A minor problem with our implementation of the boolean operators is that they are so called "strict". Normally boolean operators are "short-circuit". You should look up this on wikipedia or somewhere else if you don't know what it means.

The last thing you have to do before you're finished with this part of the tutorial is to put your new code through some testing. Remember to also test invalid inputs.
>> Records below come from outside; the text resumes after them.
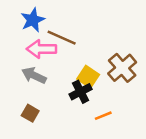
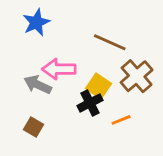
brown line: (62, 38) -> (110, 42), moved
pink arrow: (42, 49) -> (59, 69), moved
orange line: (103, 116) -> (121, 120), moved

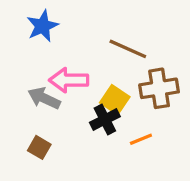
brown cross: (137, 76) -> (159, 88), turned 32

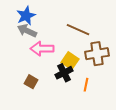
gray arrow: (44, 98) -> (27, 31), moved
orange line: (141, 139) -> (86, 85), turned -56
brown square: (39, 147) -> (31, 82), moved

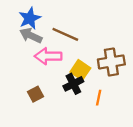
brown line: (78, 30) -> (65, 34), moved
brown square: (31, 82) -> (35, 94), turned 32

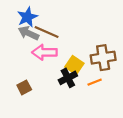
brown line: (65, 34) -> (47, 32), moved
brown square: (35, 94) -> (24, 87), moved
orange line: (99, 98) -> (95, 82), moved, turned 56

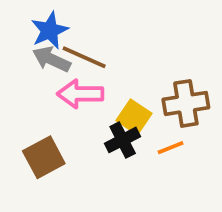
brown square: (24, 87) -> (44, 157), size x1.5

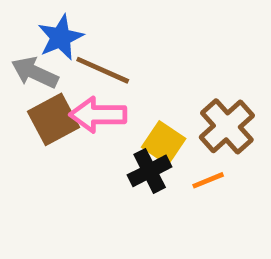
gray arrow: (51, 59) -> (35, 73), moved
brown cross: (186, 103) -> (227, 126), turned -33
brown square: (44, 157) -> (54, 119), moved

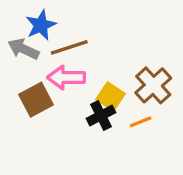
brown line: (103, 70) -> (69, 47), turned -42
brown square: (54, 119) -> (36, 100), moved

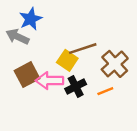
brown line: (69, 47) -> (83, 49), moved
pink arrow: (66, 77) -> (50, 81), moved
yellow square: (111, 97) -> (67, 60), moved

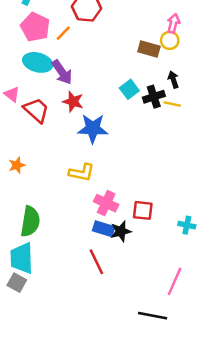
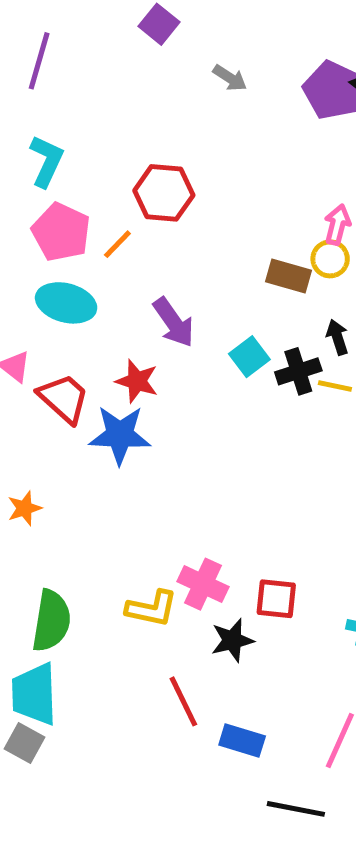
purple arrow: (62, 72) -> (174, 322), moved
blue star: (93, 128) -> (120, 435), moved
yellow L-shape: (82, 173) -> (152, 609), moved
blue rectangle: (104, 229) -> (242, 741), moved

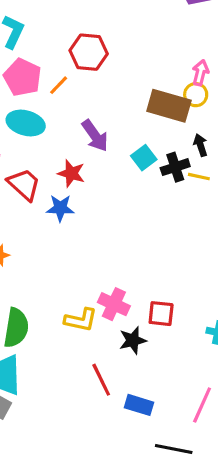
brown rectangle: (289, 276) -> (169, 106), size x1.5
blue star: (120, 435) -> (60, 208), size x0.7

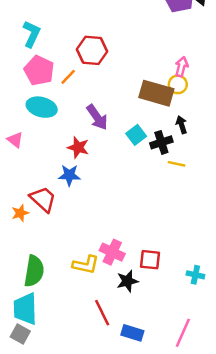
yellow line: (199, 177) -> (177, 164), moved
red trapezoid: (24, 184) -> (43, 199), moved

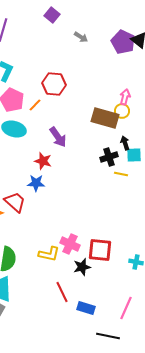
cyan square: (136, 135) -> (134, 155), moved, turned 35
red square: (150, 260) -> (100, 250), size x1.4

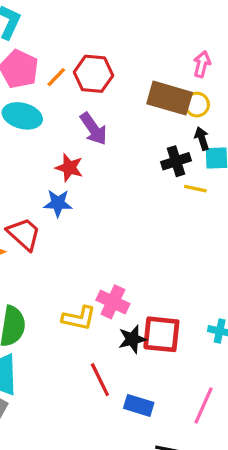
red hexagon: (54, 84) -> (93, 74), moved
yellow circle: (122, 111) -> (197, 105), moved
red square: (100, 250) -> (161, 334), moved

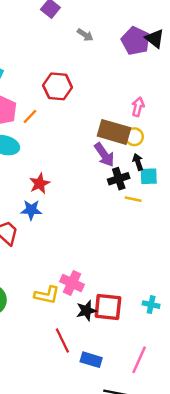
red hexagon: (93, 74) -> (58, 86), moved
purple arrow: (93, 129) -> (104, 155), moved
red star: (69, 168) -> (40, 184), turned 30

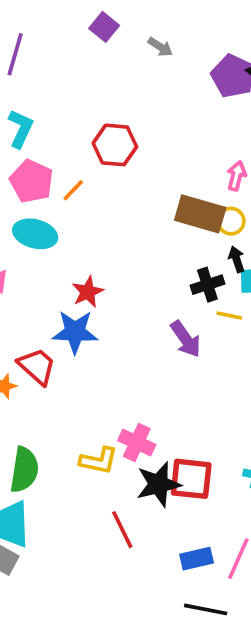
gray arrow: (85, 35) -> (160, 47), moved
purple arrow: (104, 155) -> (186, 339), moved
blue star: (31, 210) -> (75, 332), size x1.4
black star: (86, 311) -> (158, 484), size x1.4
blue rectangle: (91, 360) -> (197, 559), moved, turned -30

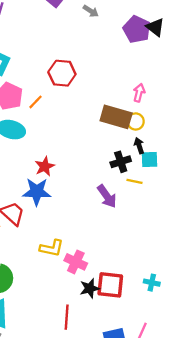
yellow L-shape: (99, 461) -> (52, 248), moved
black star: (158, 484) -> (90, 288), size x0.7
red line: (122, 530) -> (67, 317), turned 30

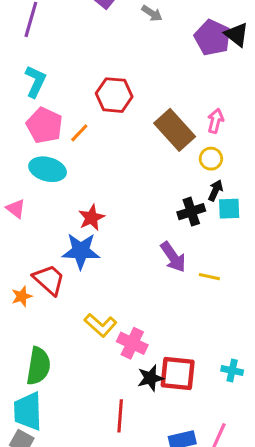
brown rectangle: (116, 117) -> (175, 130), moved, turned 32
black arrow: (139, 146) -> (215, 190), turned 42
yellow line: (134, 181) -> (209, 277), moved
yellow L-shape: (52, 248) -> (100, 325), turned 30

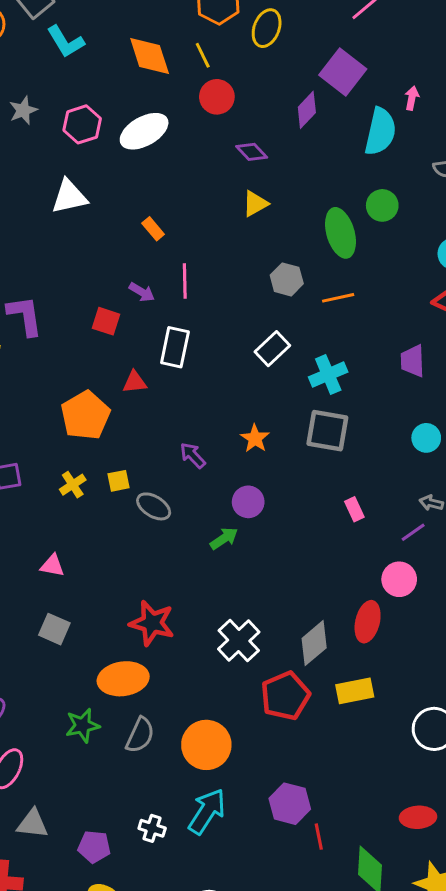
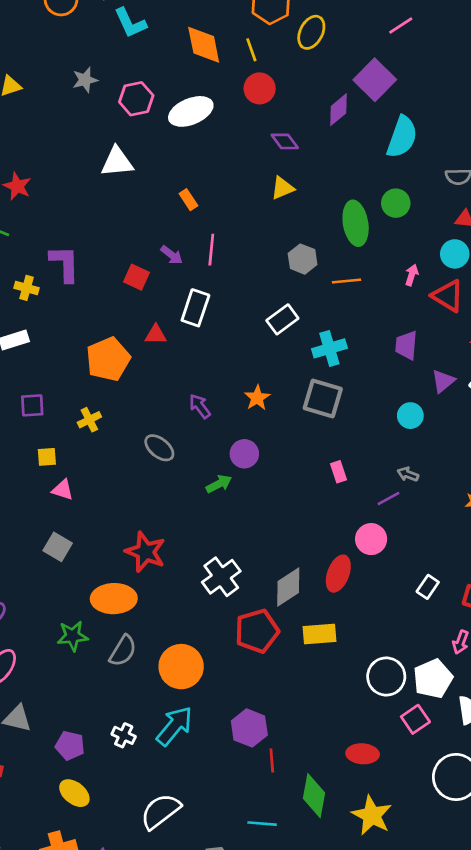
pink arrow: (412, 98) -> (412, 275), moved
yellow square: (118, 481) -> (47, 457), moved

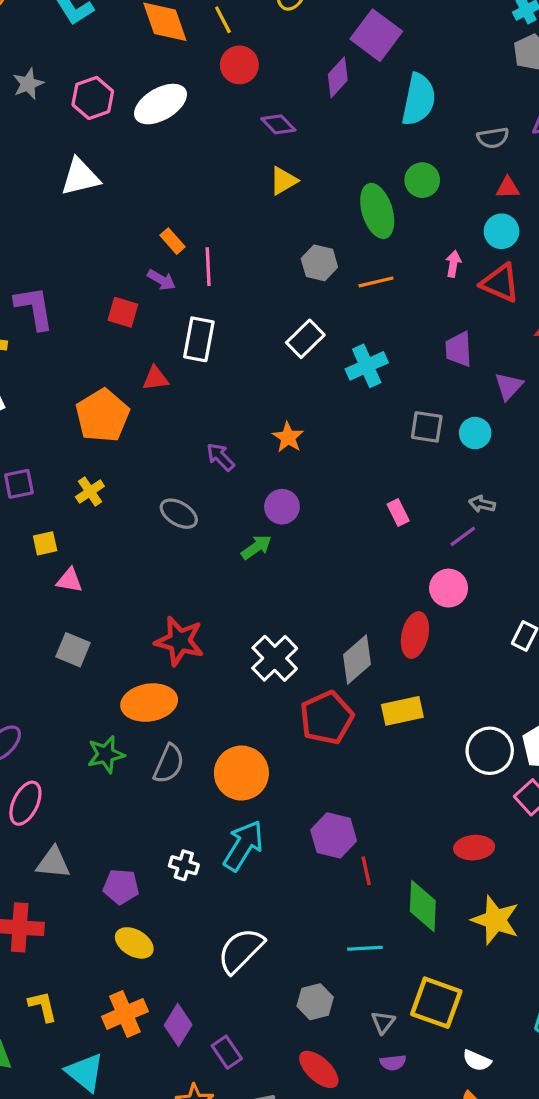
orange rectangle: (188, 200) -> (173, 241), moved
gray square: (323, 399) -> (427, 427), moved, size x0.7

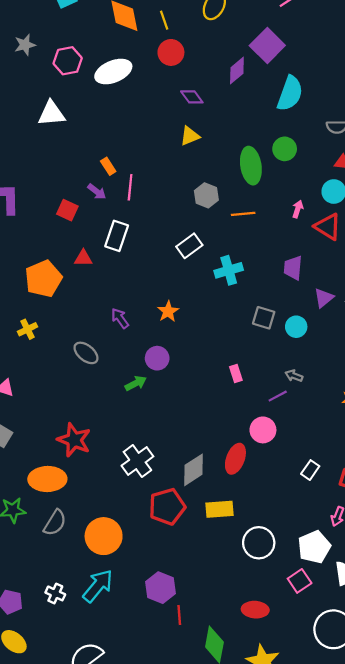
white circle: (490, 751) -> (259, 543), moved

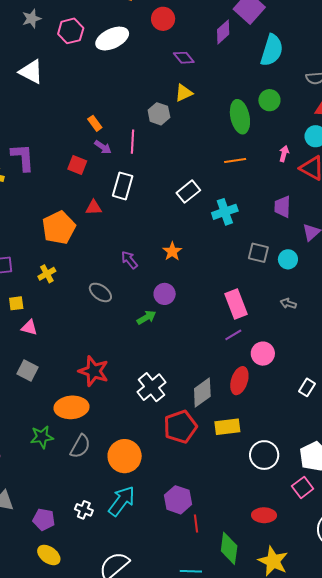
white triangle: (51, 114) -> (31, 72), moved, turned 36
orange rectangle: (108, 166) -> (95, 123), moved
gray hexagon: (206, 195) -> (159, 114), moved
pink rectangle: (236, 373) -> (236, 304), size x1.8
purple line: (278, 396) -> (233, 335), moved

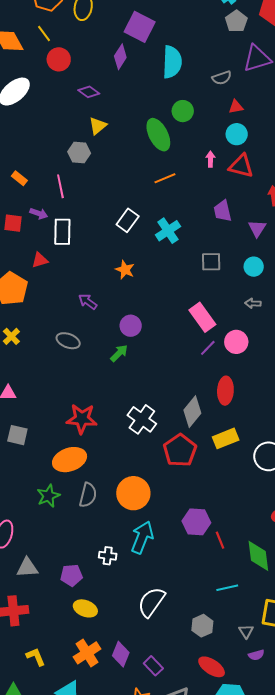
purple arrow: (103, 147) -> (39, 214), moved
orange star: (172, 251) -> (125, 270), moved
cyan circle: (288, 259) -> (254, 267), moved
pink circle: (263, 354) -> (236, 342), moved

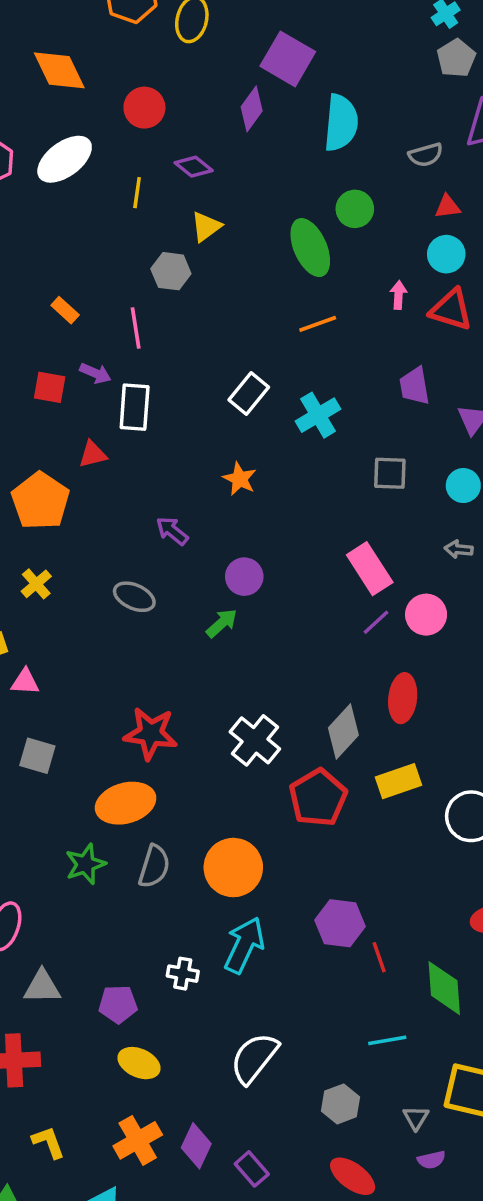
yellow line: (44, 33) -> (137, 193), moved, turned 42

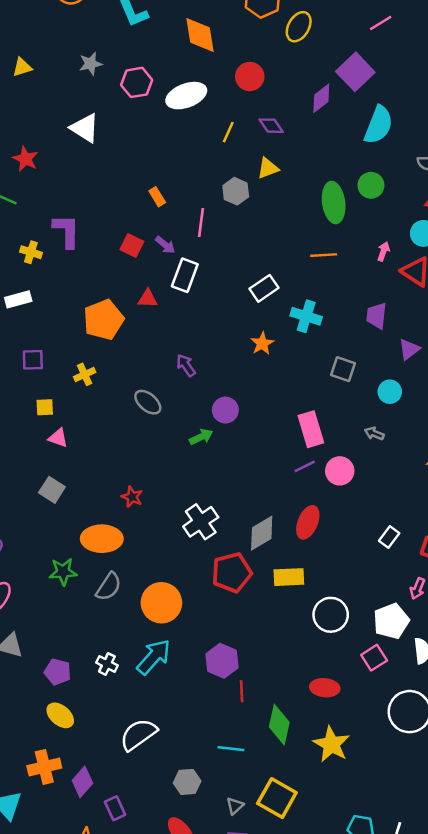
cyan cross: (318, 415) -> (306, 316), turned 32
orange star: (240, 479) -> (262, 343), moved
red star: (151, 733) -> (132, 497), size x0.6

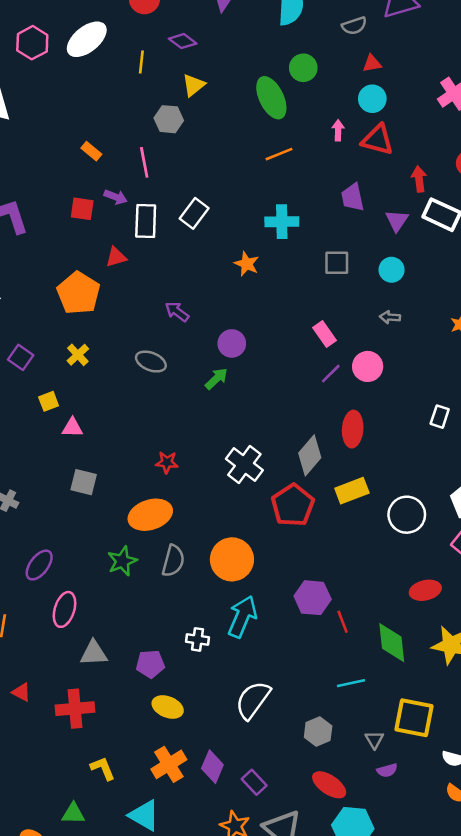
white rectangle: (264, 288) -> (194, 213), moved
purple square: (33, 360) -> (21, 357), turned -35
pink rectangle: (311, 429) -> (325, 334), size x0.7

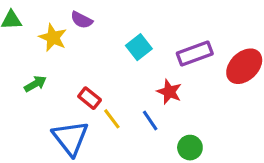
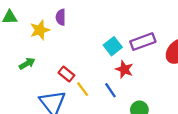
purple semicircle: (82, 20) -> (61, 17), turned 63
yellow star: (53, 38) -> (40, 30), turned 30
cyan square: (139, 47) -> (113, 46), moved

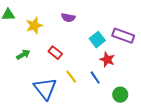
purple semicircle: (61, 17) -> (68, 18), moved, turned -80
purple rectangle: (143, 42) -> (123, 36), turned 40
red rectangle: (66, 74) -> (55, 53), moved

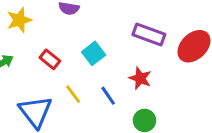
cyan square: (97, 40) -> (94, 53), moved
red star: (107, 60) -> (140, 78), moved

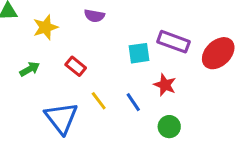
cyan square: (94, 53) -> (139, 53), moved, turned 30

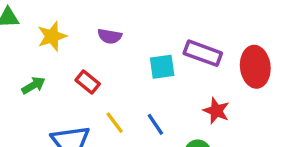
purple semicircle: (94, 16) -> (110, 36), moved
red ellipse: (218, 53) -> (255, 67), turned -52
red star: (165, 85) -> (216, 111), moved

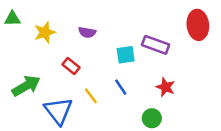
red ellipse: (255, 67) -> (198, 25), moved
green arrow: (33, 85) -> (26, 86), moved, size x1.6
blue line: (155, 124) -> (121, 87), moved

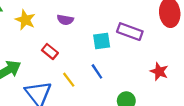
yellow star: (45, 32) -> (25, 20), turned -30
red star: (166, 87) -> (159, 71), moved

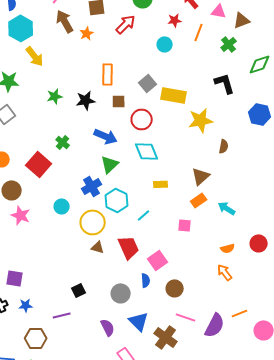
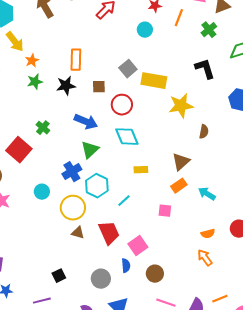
orange star: (87, 33) -> (32, 61), moved
orange rectangle: (108, 74) -> (76, 60), moved

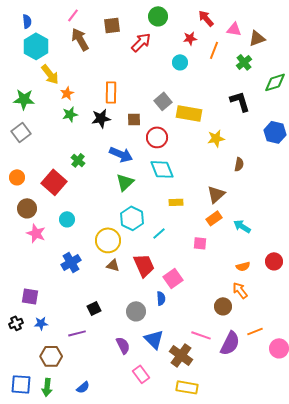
yellow star: (181, 106) -> (216, 138), size x0.7
blue cross: (72, 172) -> (71, 262), moved
cyan circle: (42, 192) -> (67, 219), moved
brown circle: (155, 274) -> (223, 306), moved

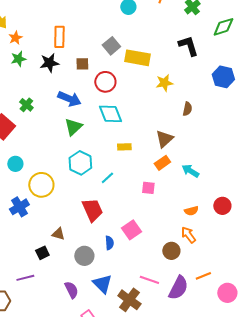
yellow circle: (108, 240) -> (41, 185), moved
brown triangle: (113, 265) -> (58, 234), moved
pink square: (173, 278) -> (131, 230), moved

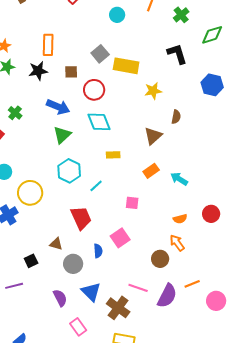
brown triangle: (164, 139) -> (153, 136), moved
pink square: (148, 188) -> (132, 203), moved
brown triangle: (58, 234) -> (56, 244), moved

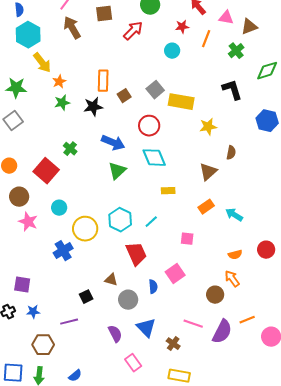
brown square: (71, 72) -> (124, 96), moved, turned -32
cyan hexagon: (69, 171) -> (120, 220), moved
brown cross: (118, 308) -> (173, 344), size x0.6

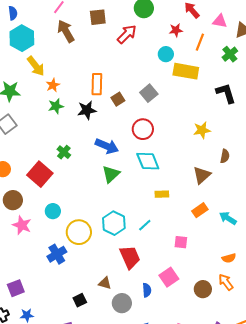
yellow rectangle: (181, 102) -> (186, 71), moved
purple square: (22, 285) -> (16, 288), turned -30
brown circle: (215, 295) -> (203, 289), moved

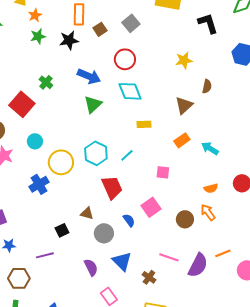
blue semicircle: (147, 290) -> (129, 220), turned -32

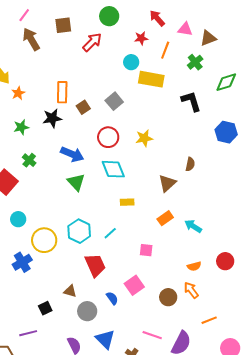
green star: (38, 36) -> (21, 127), moved
yellow star: (184, 60) -> (144, 138), moved
green triangle: (93, 104) -> (76, 182), turned -30
orange line: (223, 253) -> (209, 320), moved

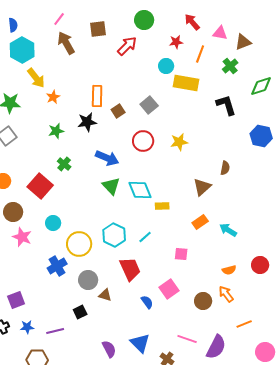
cyan diamond: (113, 169) -> (140, 190), moved
gray circle: (87, 311) -> (88, 280), moved
purple line: (28, 333) -> (55, 331), moved

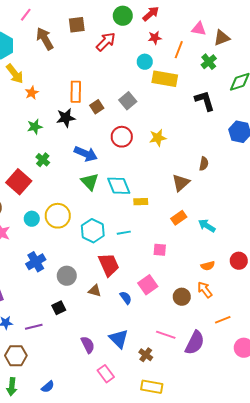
pink line: (59, 19) -> (26, 15), moved
red arrow: (192, 22) -> (151, 14), moved, turned 90
cyan line: (145, 237) -> (124, 233), turned 32
yellow circle: (79, 244) -> (58, 216), moved
brown triangle: (105, 295) -> (95, 291), moved

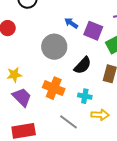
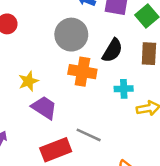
orange cross: (54, 88) -> (82, 72), moved
gray line: (69, 122) -> (89, 135), moved

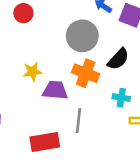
purple trapezoid: (44, 108) -> (55, 90), moved, turned -40
gray line: (89, 135) -> (79, 120), moved, turned 60

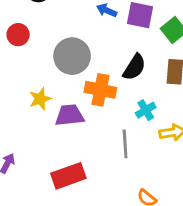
gray circle: (82, 36) -> (72, 56), moved
cyan cross: (121, 98) -> (146, 110), turned -30
gray line: (79, 120) -> (125, 144), moved

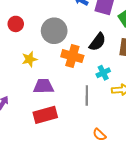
red circle: (18, 35) -> (16, 24), moved
purple trapezoid: (69, 115) -> (43, 86), moved

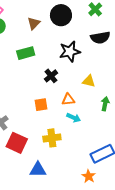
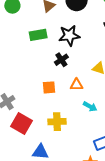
black star: (70, 52) -> (69, 36), moved
cyan arrow: (74, 118) -> (90, 106), moved

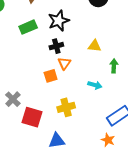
black cross: (61, 60) -> (56, 46), turned 32
orange triangle: (77, 85) -> (64, 63), moved, turned -40

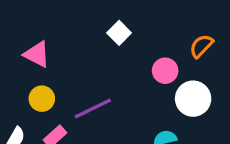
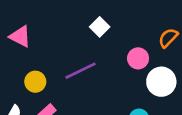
pink triangle: (37, 54) -> (20, 36), moved
purple line: (93, 108) -> (81, 71), moved

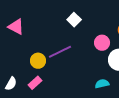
yellow circle: (35, 82) -> (38, 61), moved

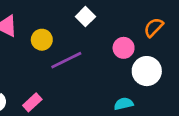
yellow circle: (38, 61) -> (42, 40), moved

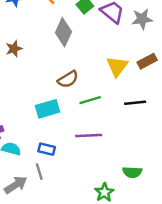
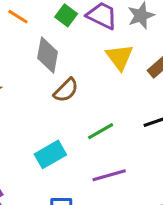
yellow triangle: (117, 66) -> (120, 57), moved
brown semicircle: (68, 79) -> (66, 90), moved

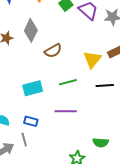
gray diamond: (48, 55) -> (31, 30), moved
yellow triangle: (120, 57) -> (92, 59), moved

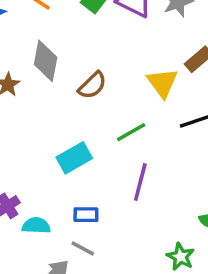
purple line: (66, 111) -> (140, 182), turned -60
gray line: (24, 140) -> (83, 248), turned -32

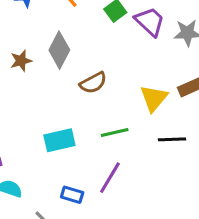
blue rectangle: (86, 215) -> (72, 195), moved

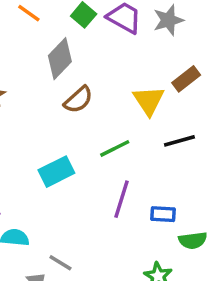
gray diamond: (59, 50) -> (60, 59), moved, turned 30
blue rectangle: (72, 195) -> (163, 214), moved

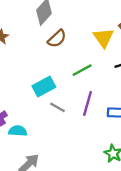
gray line: (60, 263) -> (57, 107), moved

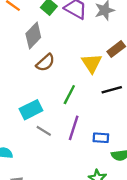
green line: (82, 70) -> (69, 95), turned -36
They should give a proper error message.

Here is the complete listing:

; boolrel.pb
IncludeFile "..\base2.pb"

Procedure ToBool(reg.s)
Emit("cmp " + reg + ", 0")
Emit("mov ecx, 0")
Emit("setnz cl")
Emit("mov " + reg + ", ecx")
EndProcedure

Procedure RelOp(Op.s)
Emit("cmp ebp, eax")
Emit("mov eax, 0")
Select Op
Case "=": Emit("sete al") ; set if equal
Case "<": Emit("setl al") ; set if less
Case "<=": Emit("setle al") ; less or equal
Case ">": Emit("setg al") ; set if greater
Case ">=": Emit("setge al")
Case "<>": Emit("setne al") ; set if not equal
Default
Expected("Relational operator, got " + Op)
EndSelect
EndProcedure

Procedure Value()
; value ::= <integer>
Emit("mov eax, " + GetInteger())
EndProcedure

Procedure MulExp()
; mulexp ::= <value> {<mulop> <value>}
Protected Operation.c
Value()
While Look = '*' Or Look = '/' Or Look = '%'
Operation = Look
GetLookWhite()
Emit("push eax")
Value()
Emit("pop ebp")
Select Operation
Case '*': Emit("imul eax, ebp")
Case '/', '%'
Emit("xchg eax, ebp")
Emit("cdq") ; expands eax to edx:eax
Emit("idiv ebp")
EndSelect
If Operation = '%'
Emit("mov eax, edx")
EndIf
Wend
EndProcedure

Procedure AddExp()
; addexp ::= <mulexp> {<addop> <mulexp> }
Protected Operation.c
MulExp()
While Look = '+' Or Look = '-'
Operation = Look
GetLookWhite()
Emit("push eax")
MulExp()
Emit("pop ebp")
Select Operation
Case '+': Emit("add eax, ebp")
Case '-': Emit("sub eax, ebp")
Emit("neg eax")
EndSelect
Wend
EndProcedure

Procedure RelExp()
; relexp ::= <addexp> { <boolop> <addexp> }
Protected Operation.s
AddExp()
While Look = '<' Or Look = '>' Or Look = '='
Operation = Chr(Look)
GetLook()
Select Look
Case '<', '>', '='
Operation + Chr(Look)
GetLook()
EndSelect
EatWhite()
Emit("push eax")
AddExp()
Emit("pop ebp")
RelOp(Operation) ; Generate code
Wend
EndProcedure

Procedure BoolExp()
; boolexp ::= <relexp> { <boolop> <relexp> }
Protected Operation.s
RelExp()
While Look = 'a' Or Look = 'o' Or Look = 'x'
Operation = GetName()
Emit("push eax")
RelExp()
Emit("pop ebp")
ToBool("eax")
ToBool("ebp")
Select Operation
Case "and": Emit("and eax, ebp")
Case "or": Emit("or eax, ebp")
Case "xor": Emit("xor eax, ebp")
Default
Expected("Operator, got " + Operation)
EndSelect
Emit("mov eax, 0")
Emit("setnz al")
Wend
EndProcedure

Procedure Expression()
; expression ::= <BoolExp>
BoolExp()

If Look <> 0
Expected("End of line")
EndIf
EndProcedure

Init()
Expression()
Input()

1 comment:

Invincible Cow said...

I fixed a bug in RelExp() that prevented whitespace after single-character relational operators.

And also a serious bug in RelOp(): all comparisons were inversed. It is now fixed (I swapped the operands of cmp).